-- MATERIAL PROVIDED --
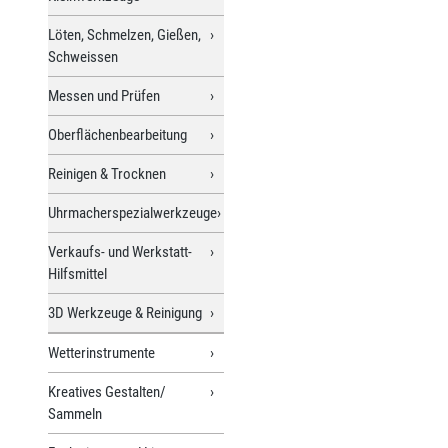
Löten, Schmelzen, Gießen,
Schweissen
Messen und Prüfen
Oberflächenbearbeitung
Reinigen & Trocknen
Uhrmacherspezialwerkzeuge
Verkaufs- und Werkstatt-
Hilfsmittel
3D Werkzeuge & Reinigung
Wetterinstrumente
Kreatives Gestalten/
Sammeln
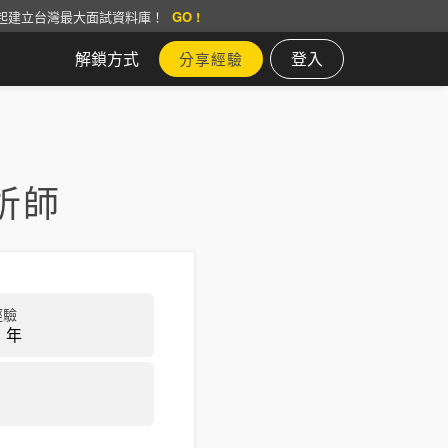
起建立台灣最大面試資料庫！
GO !
解鎖方式
登入
分享經驗
析師
經驗
 年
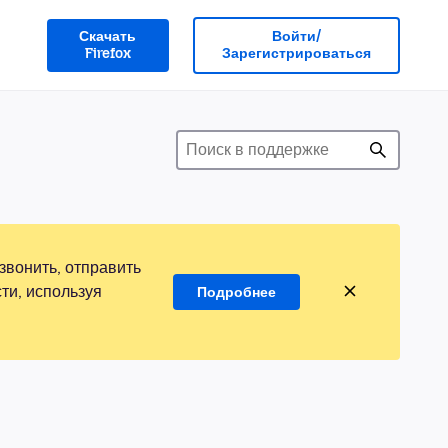
Скачать
Войти/
Firefox
Зарегистрироваться
звонить, отправить
ти, используя
Подробнее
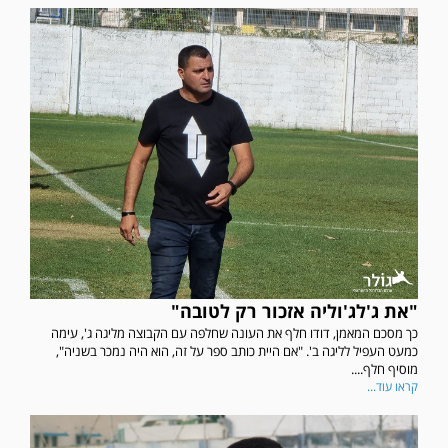
"את ג'לג'וליה אזכור רק לטובה"
כך מסכם המאמן, דודו חלף את העונה שחלפה עם הקבוצה מליגה ג', עימה
כמעט העפיל לליגה ב'. "אם היית כותב ספר על זה, הוא היה נמכר בשניה",
מוסיף חלף....
קראו עוד...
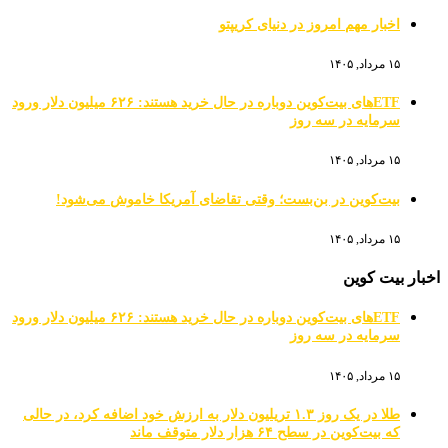
اخبار مهم امروز در دنیای کریپتو
۱۵ مرداد, ۱۴۰۵
ETFهای بیت‌کوین دوباره در حال خرید هستند: ۶۲۶ میلیون دلار ورود
سرمایه در سه روز
۱۵ مرداد, ۱۴۰۵
بیت‌کوین در بن‌بست؛ وقتی تقاضای آمریکا خاموش می‌شود!
۱۵ مرداد, ۱۴۰۵
اخبار بیت کوین
ETFهای بیت‌کوین دوباره در حال خرید هستند: ۶۲۶ میلیون دلار ورود
سرمایه در سه روز
۱۵ مرداد, ۱۴۰۵
طلا در یک روز ۱.۳ تریلیون دلار به ارزش خود اضافه کرد، در حالی
که بیت‌کوین در سطح ۶۴ هزار دلار متوقف ماند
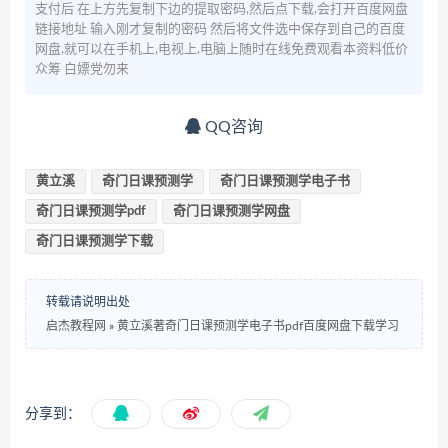
支付后 在上方先复制下边的提取密码,然后点下载,会打开百度网盘
链接地址 输入刚才复制的密码 然后将文件选中保存到自己的百度
网盘,就可以在手机上,电视上,电脑上随时在线免费观看本资料低价
众筹 白嫖党勿来
QQ咨询
黄立溪
奇门日课预测学
奇门日课预测学电子书
奇门日课预测学pdf
奇门日课预测学网盘
奇门日课预测学下载
转载请说明出处
启杰教程网
»
黄立溪著奇门日课预测学电子书pdf百度网盘下载学习
分享到：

-- YOUR INSTRUCTIONS --
When you transcribe the entries above, begin at their first line, end with the line containing "طلا در یک روز", and copy each line exactly without any picture.

-- RESPONSE FOR THIS EXERCISE --
Löten, Schmelzen, Gießen,
Schweissen
Messen und Prüfen
Oberflächenbearbeitung
Reinigen & Trocknen
Uhrmacherspezialwerkzeuge
Verkaufs- und Werkstatt-
Hilfsmittel
3D Werkzeuge & Reinigung
Wetterinstrumente
Kreatives Gestalten/
Sammeln
起建立台灣最大面試資料庫！
GO !
解鎖方式
登入
分享經驗
析師
經驗
 年
Скачать
Войти/
Firefox
Зарегистрироваться
звонить, отправить
ти, используя
Подробнее
"את ג'לג'וליה אזכור רק לטובה"
כך מסכם המאמן, דודו חלף את העונה שחלפה עם הקבוצה מליגה ג', עימה
כמעט העפיל לליגה ב'. "אם היית כותב ספר על זה, הוא היה נמכר בשניה",
מוסיף חלף....
קראו עוד...
اخبار مهم امروز در دنیای کریپتو
۱۵ مرداد, ۱۴۰۵
ETFهای بیت‌کوین دوباره در حال خرید هستند: ۶۲۶ میلیون دلار ورود
سرمایه در سه روز
۱۵ مرداد, ۱۴۰۵
بیت‌کوین در بن‌بست؛ وقتی تقاضای آمریکا خاموش می‌شود!
۱۵ مرداد, ۱۴۰۵
اخبار بیت کوین
ETFهای بیت‌کوین دوباره در حال خرید هستند: ۶۲۶ میلیون دلار ورود
سرمایه در سه روز
۱۵ مرداد, ۱۴۰۵
طلا در یک روز ۱.۳ تریلیون دلار به ارزش خود اضافه کرد، در حالی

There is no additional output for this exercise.